As I was saying about productivity…when I’m at an art colony, I do my best work when I get into a biphasic sleep pattern. After dinner and conversation with the other residents, I have first sleep from 11 PM to 2 AM; wake and write until 5 AM; and sleep again until 9 AM. But if you have the means to try this for yourself, I have the same advice we gave last week for mornings—choose a routine and stick with it. Keep the cognitive lift attached to deciding “how am I going to spend this time?” minimal, to focus your resources on meaningful actions.
“Bedtime procrastination” simply means staying up past the bedtime suggested by your individual circadian rhythms. The relative inflexibility of your waking time (either based on real-world commitments, or your body clock) results in sleep deprivation, usually noticeable in the form of delayed mental and physical reflexes. As observed in a 2018 Frontiers in Psychology study, night owls are more prone to sleep procrastination, as part of a larger pattern of struggling with self-regulatory practices. But as problems go, it is a relatively banal one, unless it becomes chronic.
“Revenge bedtime procrastination”? That’s a phrase that gets one’s attention. This phenomenon rose to prominence in Western social media after being mentioned in a June 2020 tweet by Chinese-American journalist Daphne K. Lee. Lee was referencing a distinctly Chinese phenomenon (the term’s transliterated name is bàofùxìng áoyè) tied to an infamously widespread work schedule of 9 AM to 9 PM, six days a week. Wasting time that should be used to recharge for the next workday becomes a form of passive protest. Self-punishing, yes, but also deeply satisfying.

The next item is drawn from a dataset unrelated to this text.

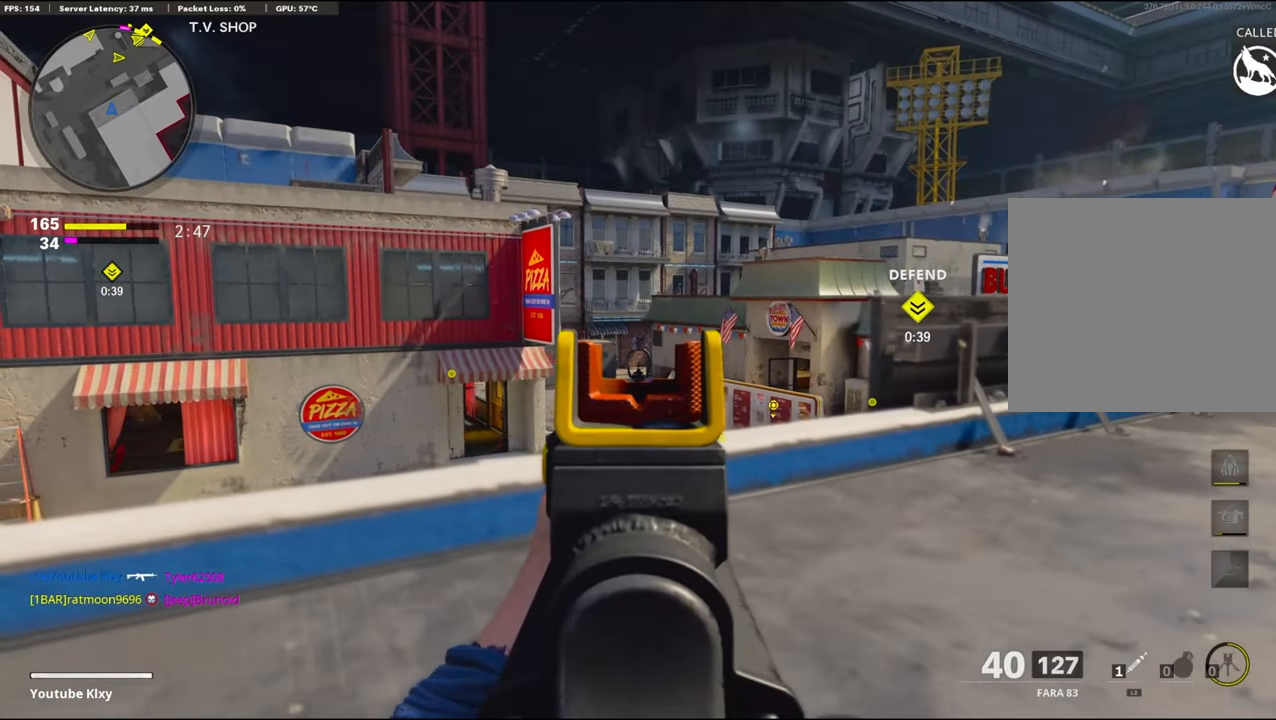
{"buttons": ["L1"], "left_stick": "left", "right_stick": "center", "events": [[34, "left_stick", "right"], [350, "left_stick", "center"], [417, "left_stick", "left"]]}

Systemic deficits in both the duration and the quality of our sleep are a bigger problem than this blog post can tackle, particularly in a reality informed by the Covid pandemic. But as I reflect on my personal relationship with revenge bedtime procrastination—where my sense of being endlessly overwhelmed was triggered not by working with Maestro Group, but by my years in academia—I wish I could reach out, with my newly acquired expertise in circadian rhythms, and shake my past self by the shoulders. Do you not understand the science?
Procrastinate, we all do that. Procrastinate about going to bed, weird, but okay. Procrastinate vengefully? You do you. Just do not procrastinate by staring at your phone’s screen. Put. The. Phone. Down. Screens emit blue light, the perception of which affects our melatonin production, and that hormone—which past Sandra took for granted because she could buy it inexpensively, in teeny-tiny doses—turns out to be astonishingly powerful at ensuring good sleep. Whether lark or owl, lion or dolphin, that’s one tasty treat that we can all agree on.